CARİ HESAP SÖZLEŞMESİ

CARİ HESAP SÖZLEŞMESİ

 

Cari hesap sözleşmesi, iş ve ticaret hayatında sıkça kullanılan bir sözleşmedir. Bu sözleşme sayesinde taraflar karşılıklı alacak ve borçlarını birbirlerine ayrı ayrı ödemekten kurtularak bir çeşit takas imkanına sahip olmaktadırlar. Cari hesap sözleşmesi bu yönüyle hem bir ödeme aracı olmakta, hem de karşılıklı alacakları teminat altına alma fonksiyonunu üstlenmektedir. Tarafları gereksiz hesap hareketlerinden kurtarması ve hesap kesilinceye kadar karşılıklı alacak ve borçların istenememesi özelliği sayesinde taraflara bir nevi kredi sağlaması gibi kolaylıkları nedeniyle tercih edilmektedir.
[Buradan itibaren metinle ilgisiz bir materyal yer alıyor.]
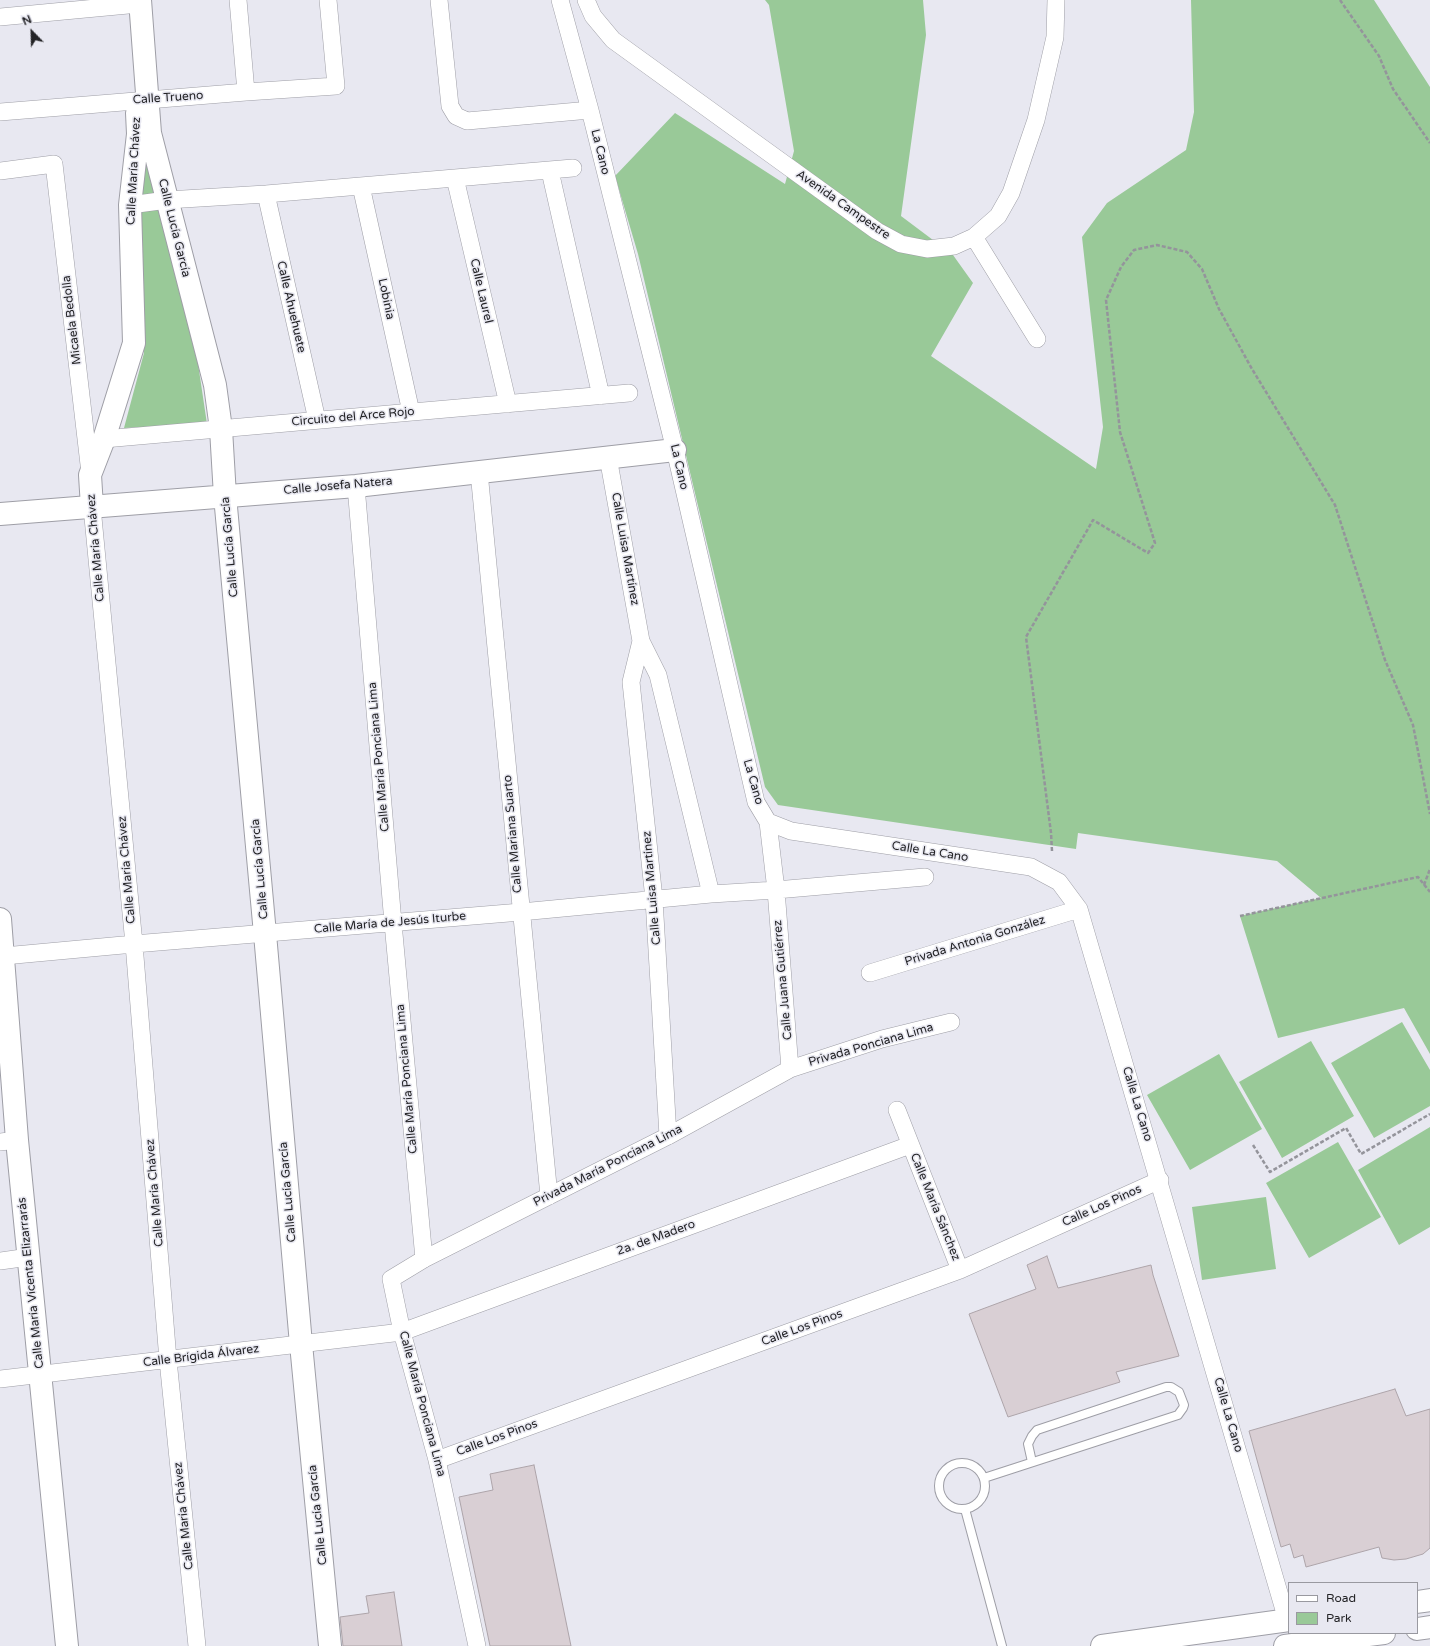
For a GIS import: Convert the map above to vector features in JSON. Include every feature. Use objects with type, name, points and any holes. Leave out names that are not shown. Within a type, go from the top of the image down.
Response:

Bu yazımızda cari hesap sözleşmesinin özellikleri, bir alacak ya da borcun cari hesaba kaydının ne anlama geldiği, borç ve alacakların ne zaman istenebileceği, bakiyeye itirazın usulü, cari hesapta faiz ve haciz, cari hesap kayıtlarının delil değeri ve ilgili davalara dair temel bilgilerden bahsedeceğiz.

 

Cari Hesap Sözleşmesi Nedir?

İki kişinin aralarındaki sürekli bir ilişkiden doğan karşılıklı alacak ve borçlarını tek tek ve ayrı ayrı isteyip tahsil etmekten vazgeçerek, bunları kalem kalem alacak ve borç biçiminde not edip hesabın kesilmesinden sonra çıkacak tutarı istemeyi kararlaştırdıkları sözleşmeye cari hesap sözleşmesi denir.
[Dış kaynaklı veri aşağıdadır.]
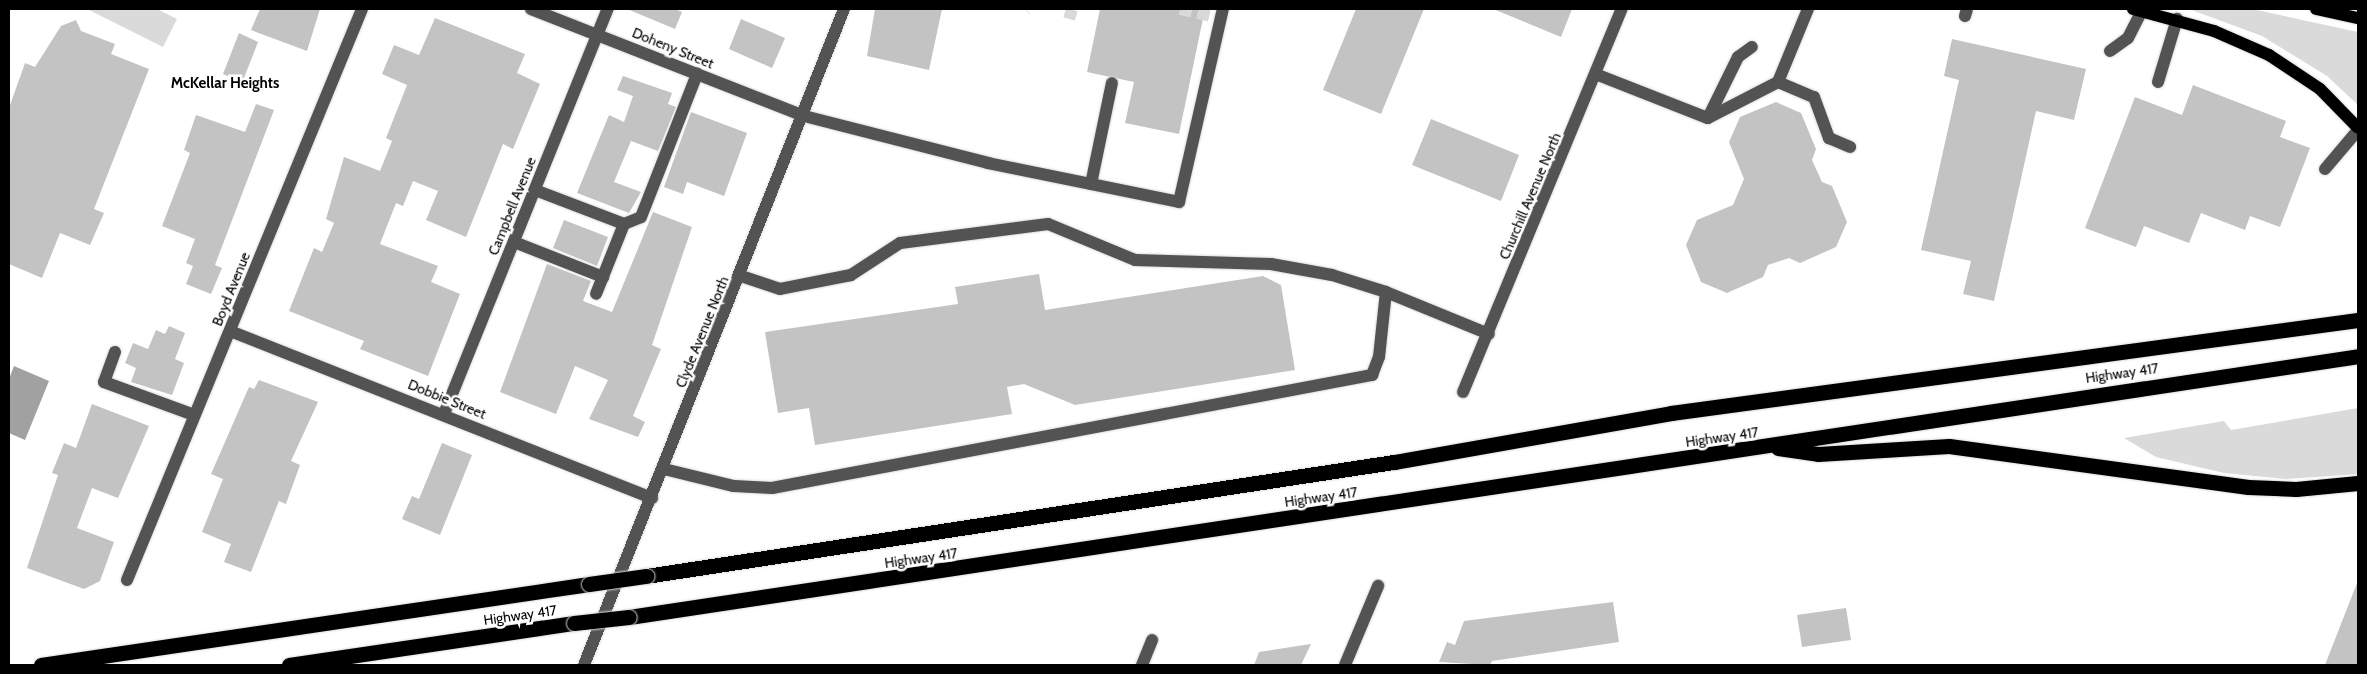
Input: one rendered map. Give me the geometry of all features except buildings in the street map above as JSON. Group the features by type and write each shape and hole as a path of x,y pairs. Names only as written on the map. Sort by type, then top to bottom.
{"highway":[{"path":"41,665 646,576 1394,462 1671,413 2358,320"},
{"name":"Highway 417","path":"289,665 574,623 630,617 1767,447 1941,416 2358,356"},
{"path":"1767,447 1818,454 1949,446 2273,489 2358,483"}],"main road":[{"path":"2316,9 2358,18"},
{"path":"2138,10 2177,19 2269,55 2320,89 2358,129"}],"street":[{"name":"Boyd Avenue","path":"127,580 362,9"},
{"name":"Doheny Street","path":"531,9 804,116 1091,184 1179,202 1223,9"},
{"name":"Campbell Avenue","path":"444,414 608,9"},
{"name":"Clyde Avenue North","path":"584,665 741,276 844,9"},
{"name":"Churchill Avenue North","path":"1463,392 1598,75 1622,9"},
{"path":"1598,75 1708,118 1778,82 1808,9"},
{"path":"2110,51 2128,38 2138,10"},
{"path":"2158,82 2177,19"},
{"path":"1708,118 1738,57 1752,47"},
{"path":"535,190 624,224 641,217 697,74"},
{"path":"1778,82 1814,97 1830,138 1850,147"},
{"path":"1091,184 1112,83"},
{"path":"2325,169 2358,129"},
{"path":"596,294 624,224"},
{"path":"741,276 780,289 851,275 900,242 1048,224 1135,260 1271,264 1332,275 1386,292 1489,334"},
{"path":"514,242 603,277"},
{"path":"664,469 734,486 772,488 1372,375 1379,357 1386,292"},
{"name":"Dobbie Street","path":"230,331 444,414 652,498"},
{"path":"115,352 104,382 194,416"},
{"path":"1345,665 1378,586"},
{"path":"1142,665 1152,640"}],"shaded area":[{"path":"87,9 157,9 177,19 163,47"},
{"path":"2189,9 2252,9 2358,32 2358,105 2327,76 2262,36"},
{"path":"14,366 49,381 25,440 9,433 9,379"},
{"path":"2358,408 2358,474 2286,479 2224,473 2156,457 2124,438 2224,421 2231,430"}],"tunnel":[{"path":"1069,19 1072,9"},
{"path":"1180,9 1221,18"}],"district":[{"name":"McKellar Heights","path":"225,84"}]}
Cari hesap sözleşmesinde taraflar bir hukuki sebep veya ilişkiden dolayı sürekli birbirlerinden alacaklı veya birbirlerine borçlu olmaktadır. Örneğin; bir hammadde tedarikçisiyle fabrikatör işletmeci arasındaki para hareketleri, bir kredi sözleşmesi dolayısıyla banka ve kişi arasındaki bazı ilişkiler, bayilik sözleşmesi, acentelik ilişkisi gibi sürekli ilişkilerde bulunan tarafların bunlardan doğan alacak ve borçları cari hesap sözleşmesine konu olabilir.
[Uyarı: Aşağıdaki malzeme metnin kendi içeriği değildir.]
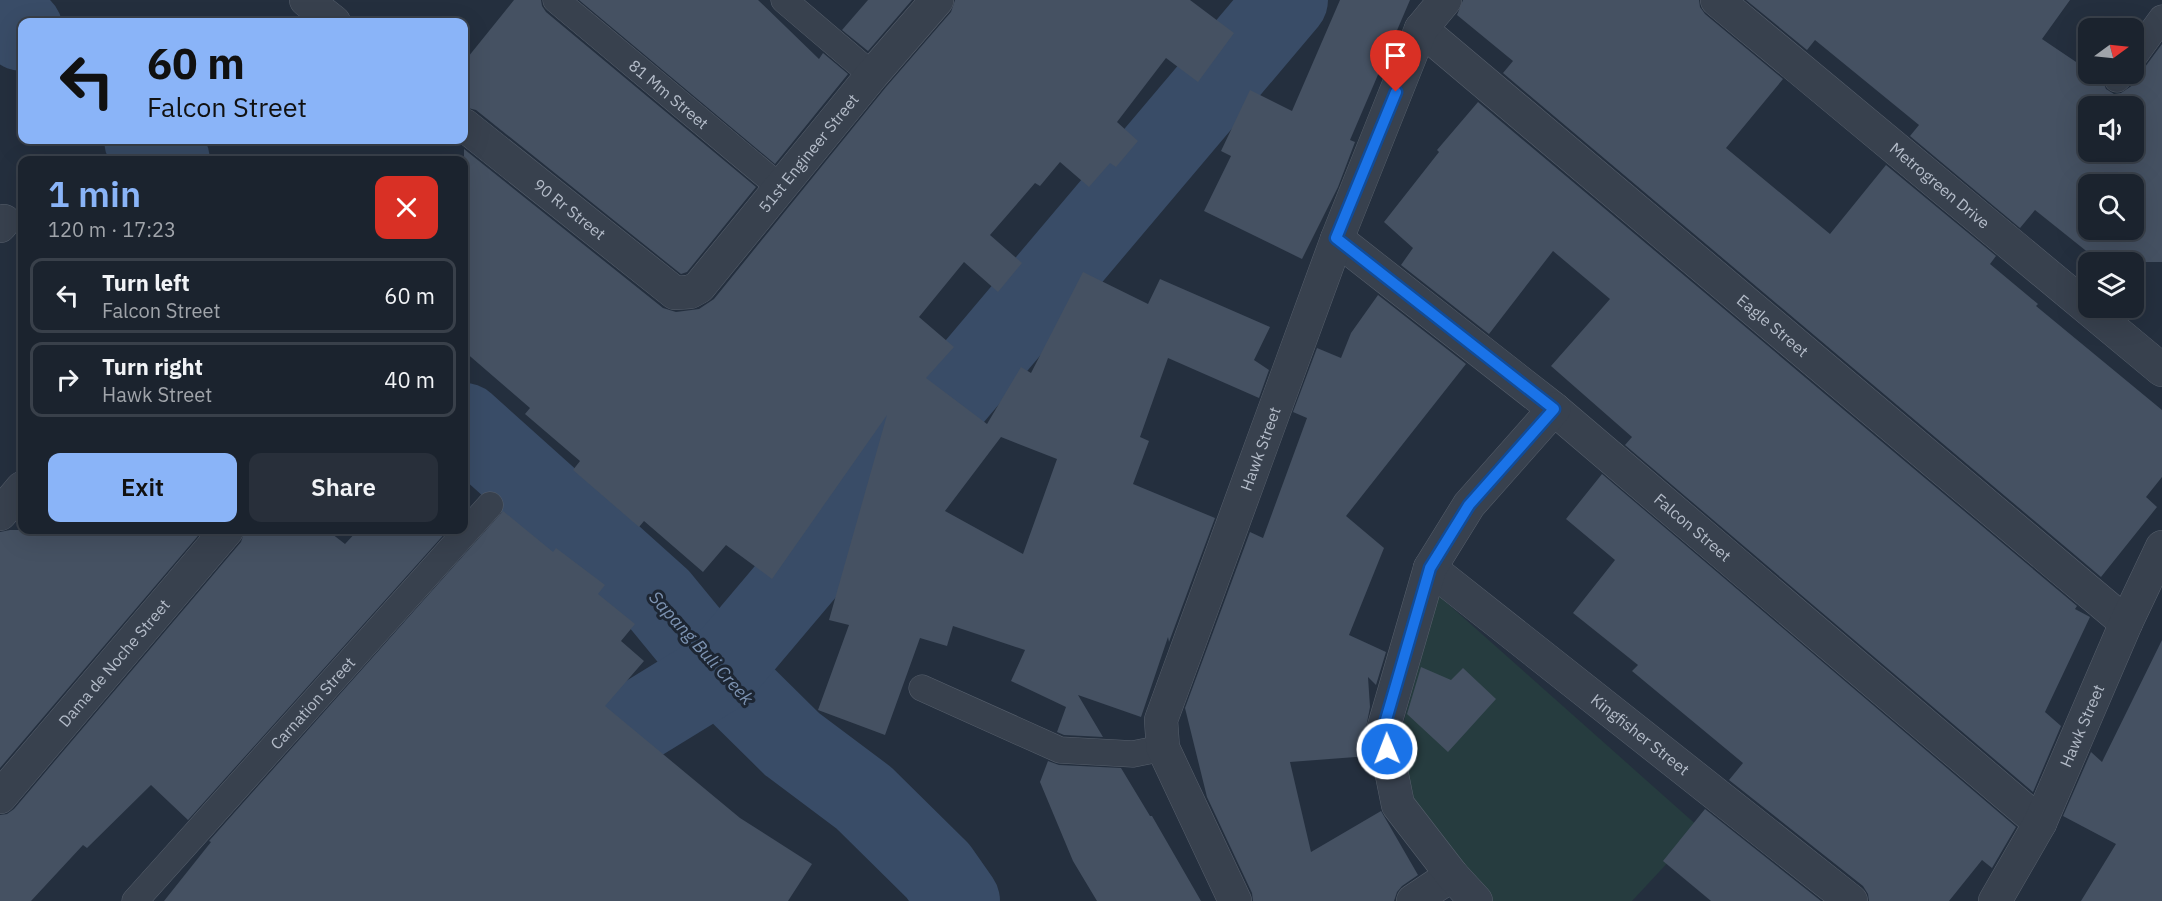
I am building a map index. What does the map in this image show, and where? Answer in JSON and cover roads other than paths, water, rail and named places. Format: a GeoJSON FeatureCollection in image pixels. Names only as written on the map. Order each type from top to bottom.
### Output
{"type":"FeatureCollection","features":[{"type":"Feature","properties":{"kind":"street"},"geometry":{"type":"LineString","coordinates":[[306,0],[329,18]]}},
{"type":"Feature","properties":{"kind":"street","name":"51st Engineer Street"},"geometry":{"type":"LineString","coordinates":[[675,293],[690,292],[699,287],[872,75],[937,0]]}},
{"type":"Feature","properties":{"kind":"street","name":"Hawk Street"},"geometry":{"type":"LineString","coordinates":[[1235,901],[1163,748],[1161,720],[1336,238],[1421,29],[1445,0]]}},
{"type":"Feature","properties":{"kind":"street","name":"Metrogreen Drive"},"geometry":{"type":"LineString","coordinates":[[1717,0],[2162,370]]}},
{"type":"Feature","properties":{"kind":"street","name":"Eagle Street"},"geometry":{"type":"LineString","coordinates":[[1421,29],[2126,623]]}},
{"type":"Feature","properties":{"kind":"street","name":"90 Rr Street"},"geometry":{"type":"LineString","coordinates":[[468,128],[675,293]]}},
{"type":"Feature","properties":{"kind":"street","name":"Falcon Street"},"geometry":{"type":"LineString","coordinates":[[1336,238],[1554,409],[2040,823]]}},
{"type":"Feature","properties":{"kind":"street"},"geometry":{"type":"LineString","coordinates":[[1476,901],[1452,875],[1398,805],[1383,730],[1430,568],[1469,505],[1554,409]]}},
{"type":"Feature","properties":{"kind":"street"},"geometry":{"type":"LineString","coordinates":[[0,514],[18,493]]}},
{"type":"Feature","properties":{"kind":"street","name":"Dama de Noche Street"},"geometry":{"type":"LineString","coordinates":[[0,797],[224,534]]}},
{"type":"Feature","properties":{"kind":"street","name":"Hawk Street"},"geometry":{"type":"LineString","coordinates":[[1995,901],[2040,823],[2126,623],[2162,547]]}},
{"type":"Feature","properties":{"kind":"street","name":"Kingfisher Street"},"geometry":{"type":"LineString","coordinates":[[1430,568],[1851,901]]}},
{"type":"Feature","properties":{"kind":"street"},"geometry":{"type":"LineString","coordinates":[[1413,901],[1452,875]]}},
{"type":"Feature","properties":{"kind":"lane","name":"81 Mm Street"},"geometry":{"type":"LineString","coordinates":[[556,0],[781,188]]}},
{"type":"Feature","properties":{"kind":"lane"},"geometry":{"type":"LineString","coordinates":[[784,0],[872,75]]}},
{"type":"Feature","properties":{"kind":"lane"},"geometry":{"type":"LineString","coordinates":[[2144,43],[2162,18]]}},
{"type":"Feature","properties":{"kind":"lane","name":"Carnation Street"},"geometry":{"type":"LineString","coordinates":[[468,529],[490,504]]}},
{"type":"Feature","properties":{"kind":"lane","name":"Carnation Street"},"geometry":{"type":"LineString","coordinates":[[135,901],[463,534]]}},
{"type":"Feature","properties":{"kind":"lane"},"geometry":{"type":"LineString","coordinates":[[922,688],[1060,750],[1133,754],[1163,748]]}},
{"type":"Feature","properties":{"kind":"waterway"},"geometry":{"type":"LineString","coordinates":[[473,901],[535,829],[597,747],[719,672],[1287,0]]}},
{"type":"Feature","properties":{"kind":"waterway","name":"Sapang Buli Creek"},"geometry":{"type":"LineString","coordinates":[[0,9],[18,26]]}},
{"type":"Feature","properties":{"kind":"waterway","name":"Sapang Buli Creek"},"geometry":{"type":"LineString","coordinates":[[150,144],[164,156]]}},
{"type":"Feature","properties":{"kind":"waterway","name":"Sapang Buli Creek"},"geometry":{"type":"LineString","coordinates":[[468,428],[659,599],[719,672],[792,744],[864,798],[938,871],[959,901]]}}]}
Cari hesap sözleşmesinde hesap devreleri vardır. Her hesap devresinin sonunda hesap kesilerek karşılıklı alacak ve borçlar takas edilir. Alacak ve borçların birbirine takası sonucu elde dilen fark bakiye olarak adlandırılır. Bakiye hangi taraf lehine alacak göstermişse, bu fark hemen diğer tarafa ödenmez, yeni hesap devresinin ilk alacak kalemi olarak kaydedilir. Sözleşme süresinin sonuna kadar bu işlem bu şekilde tekrarlanır. Sözleşme süresi dolunca hesap kesilir ve  hesaplanan bakiyenin ödenmesi talep edilebilir. Bu bağlamda cari hesap sözleşmesinin açık hesap ilişkisinden ayırt edilmesi gerekir. Yargıtay Hukuk Genel Kurulu;

“Açık hesap ilişkisi ise önceki borçlar tahsil edilmemesine rağmen taraflar arasındaki ticari ilişkinin devam etmesi durumudur. Açık hesap ilişkisinde taraflar tek taraflı ya da karşılıklı olarak alacaklarını hesaba kaydedip belirli hesap dönemlerine bağlı kalmaksızın hesaplaşma yaptıklarından, bu ilişkiye TTK’daki cari hesaba ilişkin hükümleri uygulanamaz.” şeklinde pek çok karara imza atmıştır.

Cari Hesap Sözleşmesini Kimler Yapabilir?

Cari hesap sözleşmesinin taraflarının tacir olması zorunlu değildir. Sözleşme tacir olmayan iki kişi arasında dahi yapılabilir. Türk Ticaret Kanunu’nda düzenlendiği için tarafları tacir olmasa bile bir ticari iş olarak değerlendirilecek ve TTK hükümlerine tabi bir sözleşme olacaktır.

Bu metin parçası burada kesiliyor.